Exercise: Without the pictures, print the lines from the one holding "- coffee table [479,360,659,474]" through the last line below, both included, exactly as they stand.
────────────────────
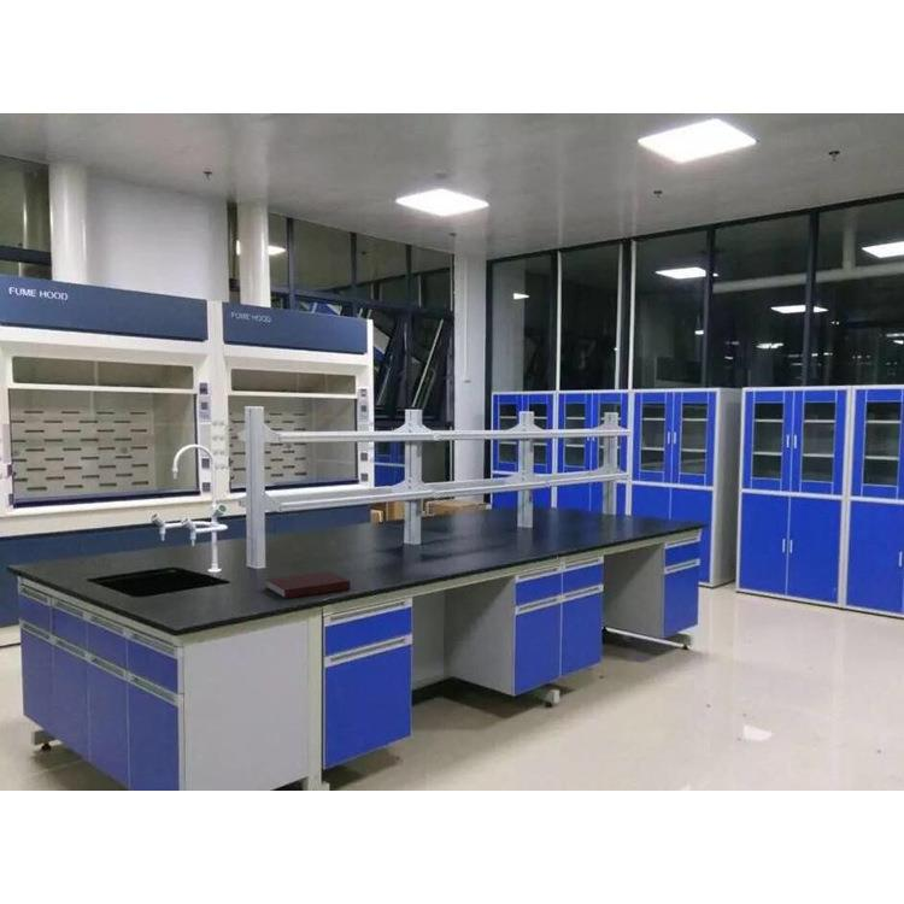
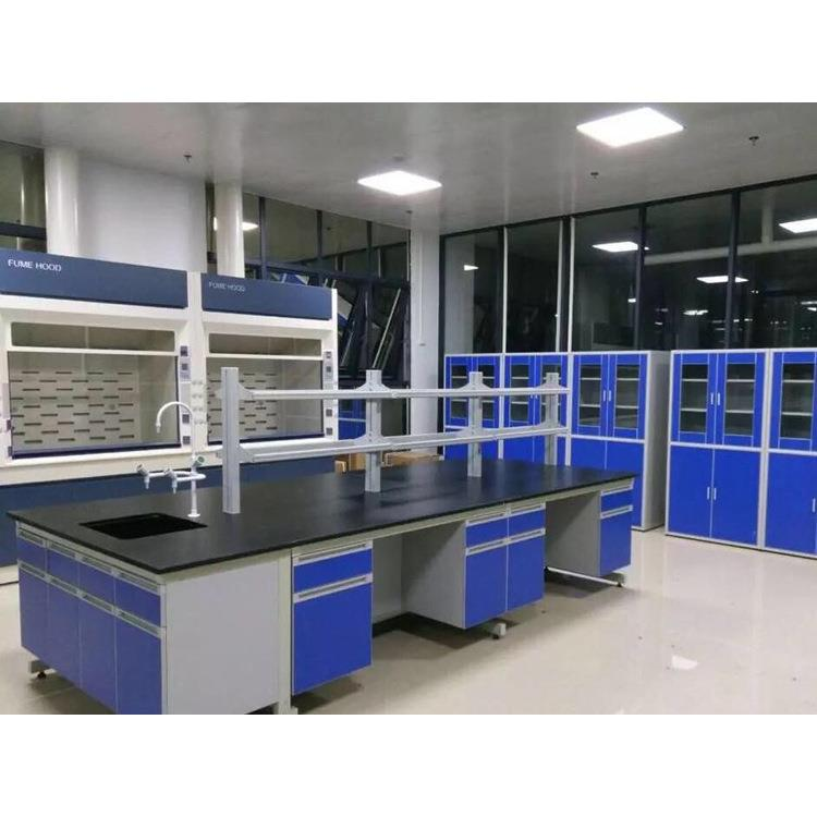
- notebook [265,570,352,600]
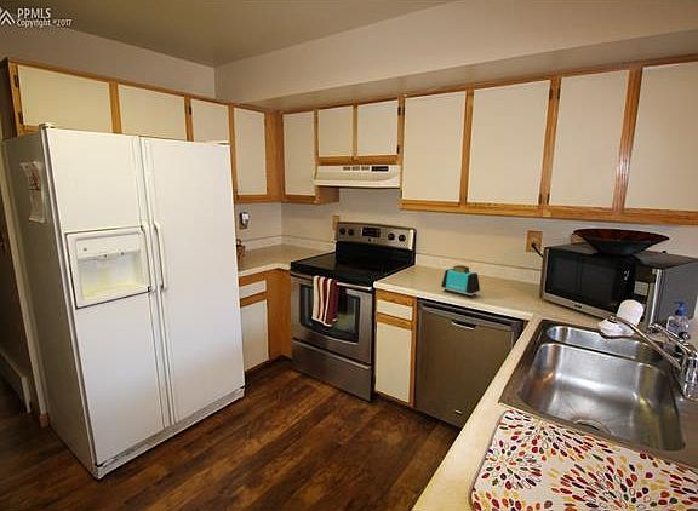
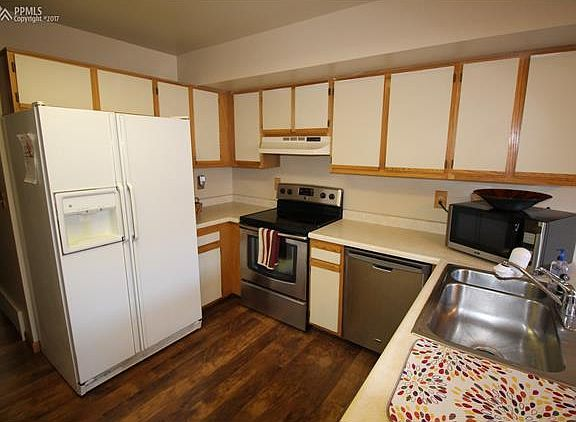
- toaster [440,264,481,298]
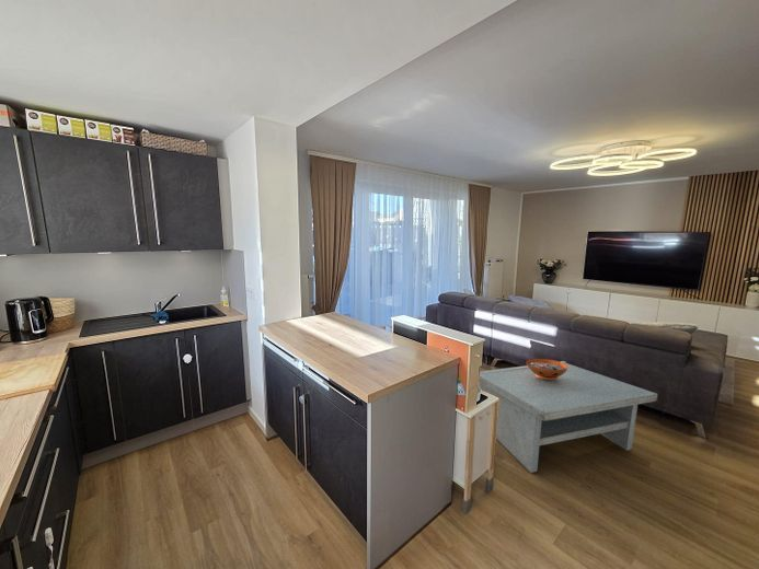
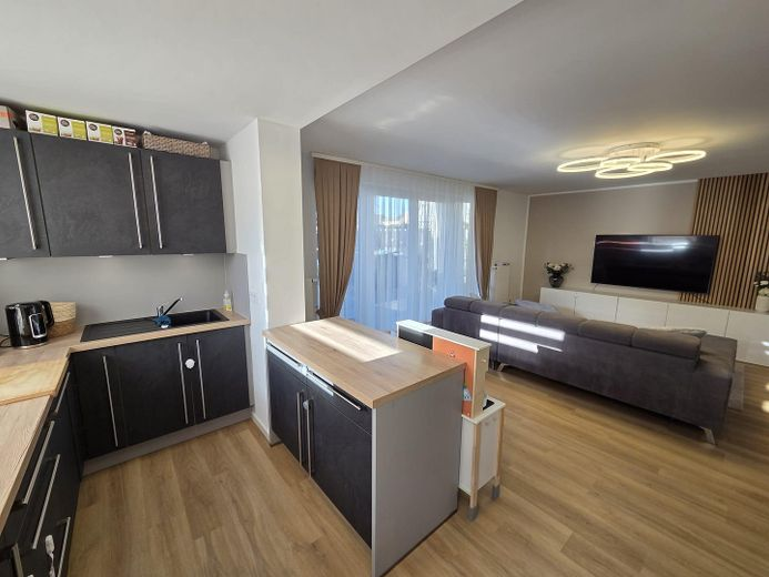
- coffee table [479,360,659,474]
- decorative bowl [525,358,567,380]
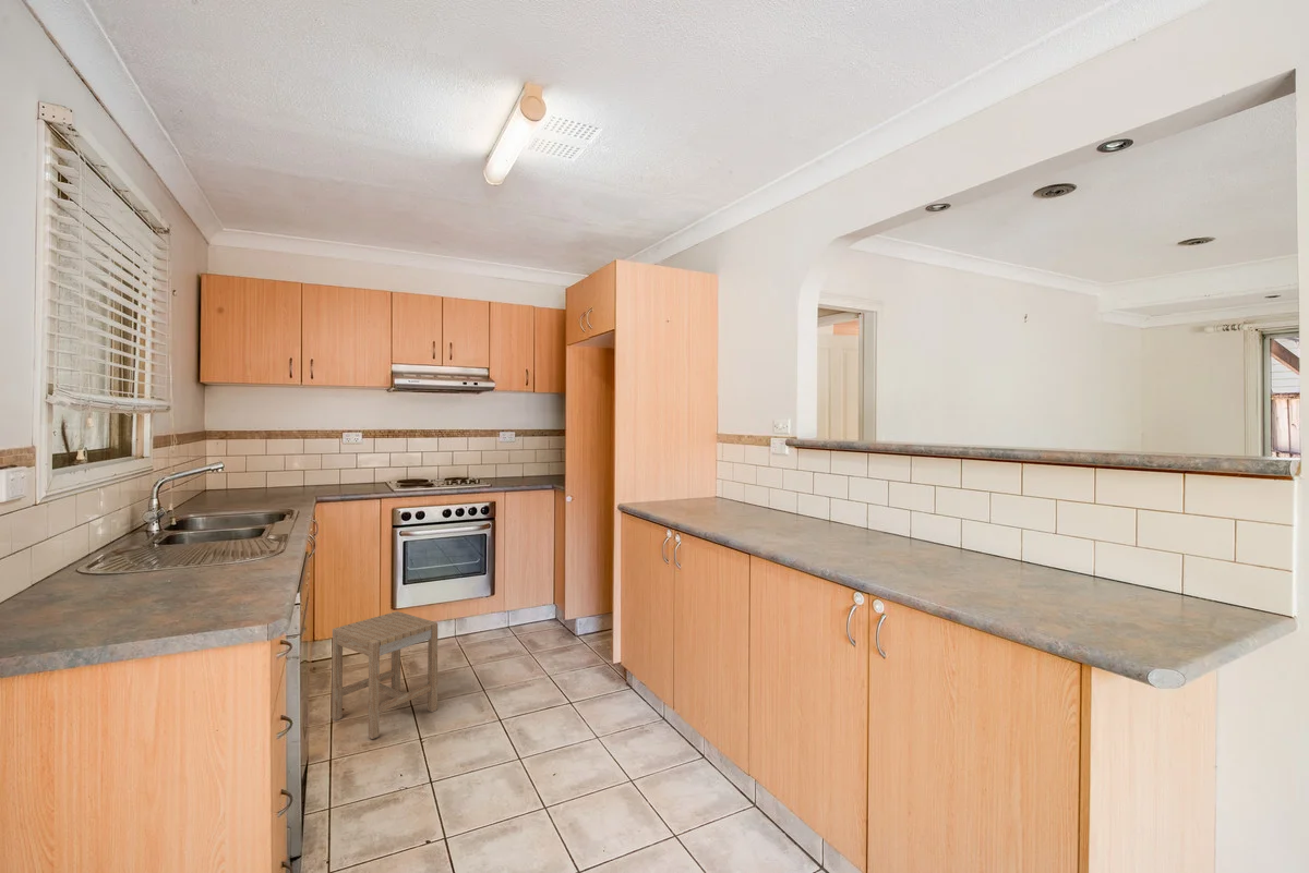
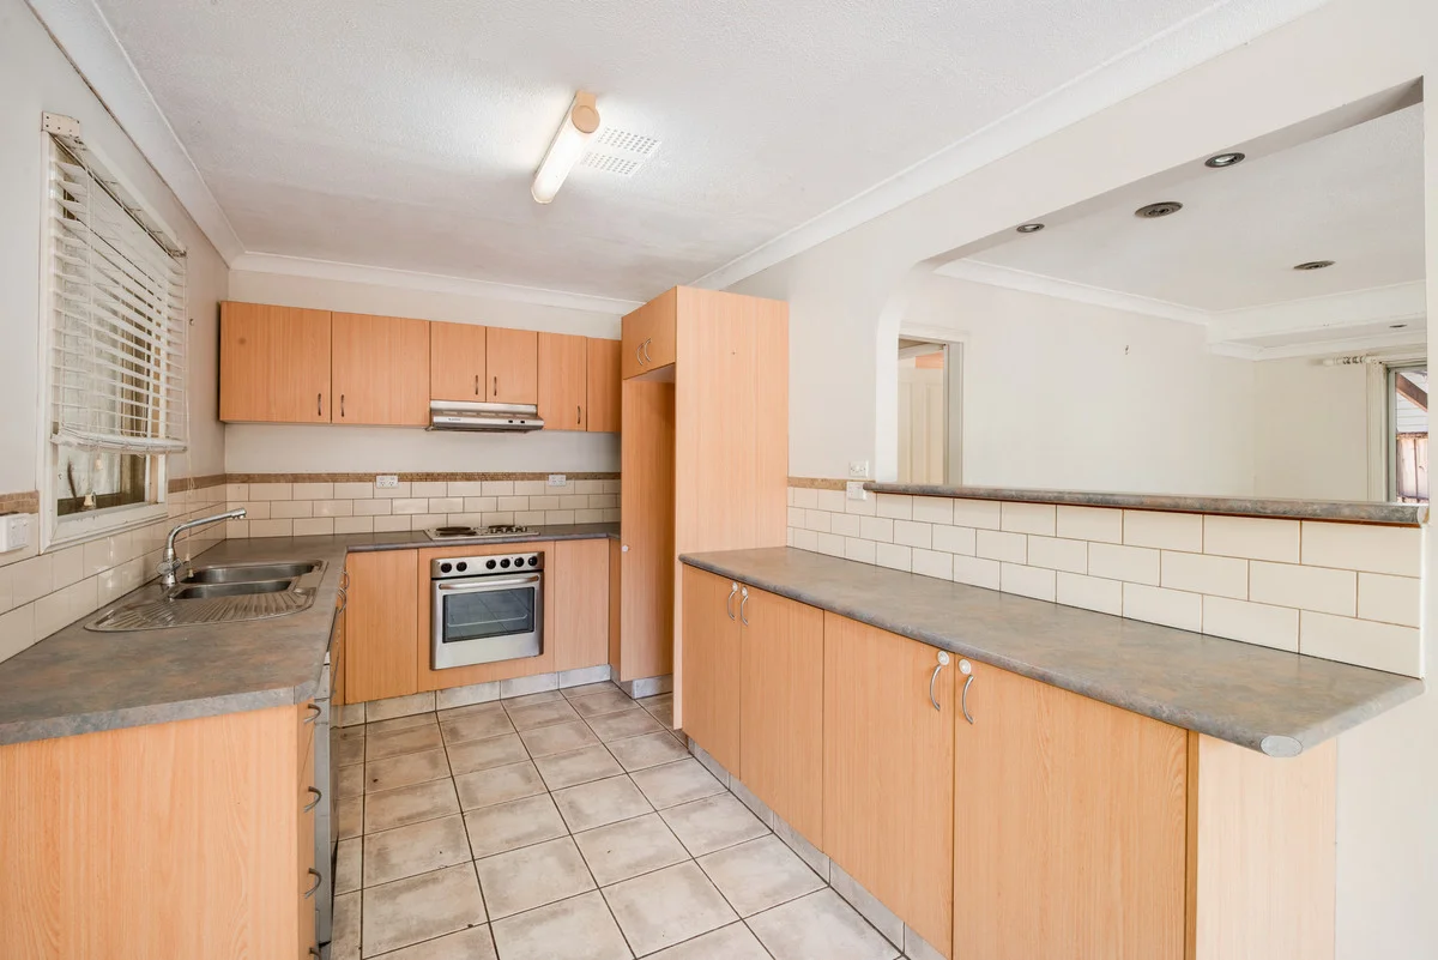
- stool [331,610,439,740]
────────────────────
Answer box:
- coffee table [479,360,659,474]
- decorative bowl [525,358,567,380]
- stool [331,610,439,740]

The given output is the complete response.